Task instructions: All records are to be restated word for word, with pictures excluded.

Data listing:
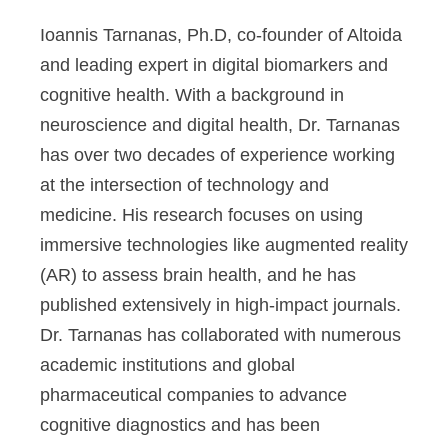
Ioannis Tarnanas, Ph.D,
co-founder of Altoida
and leading expert in digital biomarkers and
cognitive health. With a background in
neuroscience and digital health, Dr. Tarnanas
has over two decades of experience working
at the intersection of technology and
medicine. His research focuses on using
immersive technologies like augmented reality
(AR) to assess brain health, and he has
published extensively in high-impact journals.
Dr. Tarnanas has collaborated with numerous
academic institutions and global
pharmaceutical companies to advance
cognitive diagnostics and has been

Exercise result:
Ioannis Tarnanas, Ph.D,
co-founder of Altoida
and leading expert in digital biomarkers and
cognitive health. With a background in
neuroscience and digital health, Dr. Tarnanas
has over two decades of experience working
at the intersection of technology and
medicine. His research focuses on using
immersive technologies like augmented reality
(AR) to assess brain health, and he has
published extensively in high-impact journals.
Dr. Tarnanas has collaborated with numerous
academic institutions and global
pharmaceutical companies to advance
cognitive diagnostics and has been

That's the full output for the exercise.